Bottled Water Free Day was celebrated March 10 on campuses and at government buildings across Canada, but at the University of King’s college, March 10 was just another day. That’s because King’s has become the first university campus in Nova Scotia to go entirely bottled water free, every day.
Vice President of the King’s Student Union, Gabe Hoogers, said the transition was fluid. “Everyone has been super helpful and cooperative.”
Bottled Water Free Day is an event to raise awareness of corporate privatization of water, which, according to the UN, is a basic human right. “The point is that corporations shouldn’t be able to package water up the price two hundred times,” Hoogers explained. “It’s largely unregulated; the bottled water might be unsafe, there’s no way of knowing.”
The project was initiated by the Canadian Federation of Students, the Canadian Union of Public Employees, the Sierra Youth Coalition, Development & Peace and the Polaris Institute.
Eleven campuses and many municipal and provincial governments have now begun to recognize Bottled Water Free Day every day, offering tap water instead of bottles at events and lectures, and taking bottled water out of vending machines.
For now, though, the usual bottled juices and pops will still be available to buy from campus vending machines. “It’s all about the water,” he said, not the bottle it comes in.
As an initiative more against water privatization than lazy recycling, Hoogers admitted that the juice bottle question has been coming up more than he expected. “I didn’t know there was such a push against the bottles, I think people like juice!

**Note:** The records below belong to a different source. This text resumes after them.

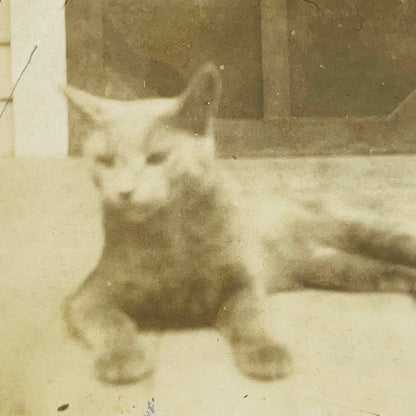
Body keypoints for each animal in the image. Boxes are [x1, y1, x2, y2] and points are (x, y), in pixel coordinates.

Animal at [62, 63, 416, 386]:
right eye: (105, 161)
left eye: (157, 158)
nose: (124, 191)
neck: (173, 234)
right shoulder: (89, 295)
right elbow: (110, 322)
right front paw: (123, 357)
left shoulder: (243, 281)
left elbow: (251, 318)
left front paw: (266, 352)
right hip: (332, 268)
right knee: (385, 271)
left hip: (367, 232)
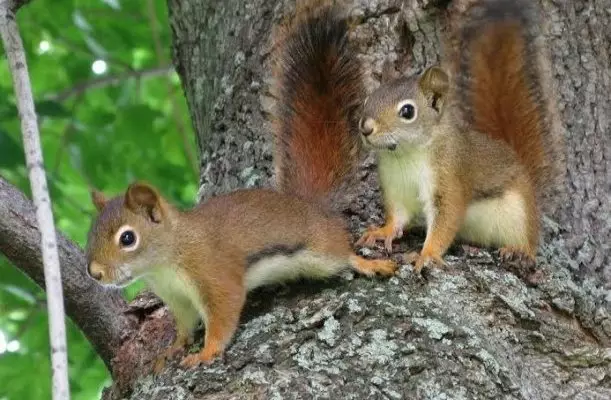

We’re keeping the juice for now.”
Instead, he says, “We promote the benefits of having a right to public safe drinking water.” As students continue to stand up for public drinking water, the hope is that at some point, drinking water will no longer be a corproate cause.
The website, bottledwaterfreeday.ca offers the chance to take the pledge against personal use of bottled water, along with ways to get your organization involved.